Subject: Recent changes mess up with diagnostics enabled on perl 5.8.8
$ perl5.8.8 -Mstrict -Mwarnings -Mdiagnostics -MList::MoreUtils=all -e 1 Use of uninitialized value in scalar assignment at /home/dmcbride/perl/5.8.8/lib/site_perl/5.8.8/x86_64-linux-thread- multi/List/MoreUtils.pm line 24 (#1) (W uninitialized) An undefined value was used as if it were already defined. It was interpreted as a "" or a 0, but maybe it was a mistake. To suppress this warning assign a defined value to your variables. To help you figure out what was undefined, perl tells you what operation you used the undefined value in. Note, however, that perl optimizes your program and the operation displayed in the warning may not necessarily appear literally in your program. For example, "that $foo" is usually optimized into "that " . $foo, and the warning will refer to the concatenation (.) operator, even though there is no . in your program. (This problem does not appear on Perl 5.12.2 or even 5.10.1)
Note that this problem basically boils down to this: $ perl5.8.8 -Mdiagnostics -e '$ENV{foo} = $ENV{foo}' produces an error if foo is not in the environment. Due to the magic in %ENV, you cannot set undef to an environment variable: $ perl5.8.8 -Mdiagnostics -e '$ENV{foo} = undef' Also produces the same error. It seems like we need to change the line that sets PERL_DL_NONLAZY. The intention of the code seems to be "if PERL_DL_NONLAZY is *true*, set it to zero, else keep it." The only non-true value that seems to be of interest is zero - which, as far as I can tell, has the same effect as having it not set at all.

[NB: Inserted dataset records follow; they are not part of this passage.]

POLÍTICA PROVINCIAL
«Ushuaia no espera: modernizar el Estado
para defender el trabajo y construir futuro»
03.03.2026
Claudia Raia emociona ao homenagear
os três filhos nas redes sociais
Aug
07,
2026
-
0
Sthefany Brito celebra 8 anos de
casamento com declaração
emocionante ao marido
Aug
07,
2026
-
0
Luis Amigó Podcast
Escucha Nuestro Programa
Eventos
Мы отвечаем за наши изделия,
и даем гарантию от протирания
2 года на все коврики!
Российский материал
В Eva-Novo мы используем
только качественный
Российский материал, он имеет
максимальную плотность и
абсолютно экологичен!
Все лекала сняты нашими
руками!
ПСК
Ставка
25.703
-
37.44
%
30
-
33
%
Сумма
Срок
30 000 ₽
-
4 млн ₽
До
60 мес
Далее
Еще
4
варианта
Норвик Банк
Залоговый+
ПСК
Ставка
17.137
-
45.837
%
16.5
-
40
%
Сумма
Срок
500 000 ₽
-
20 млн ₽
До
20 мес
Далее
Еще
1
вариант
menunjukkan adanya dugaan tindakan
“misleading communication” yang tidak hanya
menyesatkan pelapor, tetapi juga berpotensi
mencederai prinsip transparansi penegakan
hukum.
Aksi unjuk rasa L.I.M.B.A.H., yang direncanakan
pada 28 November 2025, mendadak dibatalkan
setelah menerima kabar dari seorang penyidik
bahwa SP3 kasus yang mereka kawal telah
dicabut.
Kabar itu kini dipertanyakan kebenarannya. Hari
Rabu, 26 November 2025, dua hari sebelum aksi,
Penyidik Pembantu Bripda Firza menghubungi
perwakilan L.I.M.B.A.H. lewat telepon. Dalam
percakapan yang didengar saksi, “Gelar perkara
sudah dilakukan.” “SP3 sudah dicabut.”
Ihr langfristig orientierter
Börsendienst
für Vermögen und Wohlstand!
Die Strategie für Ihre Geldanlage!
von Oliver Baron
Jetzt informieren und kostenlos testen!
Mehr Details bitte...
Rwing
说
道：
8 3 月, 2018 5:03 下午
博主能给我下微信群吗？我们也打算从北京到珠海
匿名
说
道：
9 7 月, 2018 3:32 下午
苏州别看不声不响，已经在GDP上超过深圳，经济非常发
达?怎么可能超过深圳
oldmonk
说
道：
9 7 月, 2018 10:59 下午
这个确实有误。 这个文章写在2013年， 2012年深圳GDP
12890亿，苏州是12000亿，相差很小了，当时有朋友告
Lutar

Thus, always set it to zero. I also can't find anything in the tests where it matters. That is, I just commented out the line altogether, make test succeeds. I also explicitly set to 0 and to 1, and make test still succeeds for each. Maybe it only affects some platforms? If the purpose is to turn off nonlazy, then I would suggest just turning off nonlazy, and always set it to zero, regardless of the old value.
One more bit: I've narrowed it down even more. We don't need diagnostics, we just need global warnings enabled with perl 5.8.8: $ perl5.8.8 -w -MList::MoreUtils -e 1 this is sufficient to show the warning. As is simply adding "use warnings;" before that BEGIN block.
From: tlhackque [...] yahoo.com
This IS still broken in 0.26 (Select multiple versions with ctrl/click.) I'd raise the importance to Critical - among other applications, this breaks TWiki.
Fixed in 0.30 but I cannot replicate still. Please open this ticket again if the problem still exists.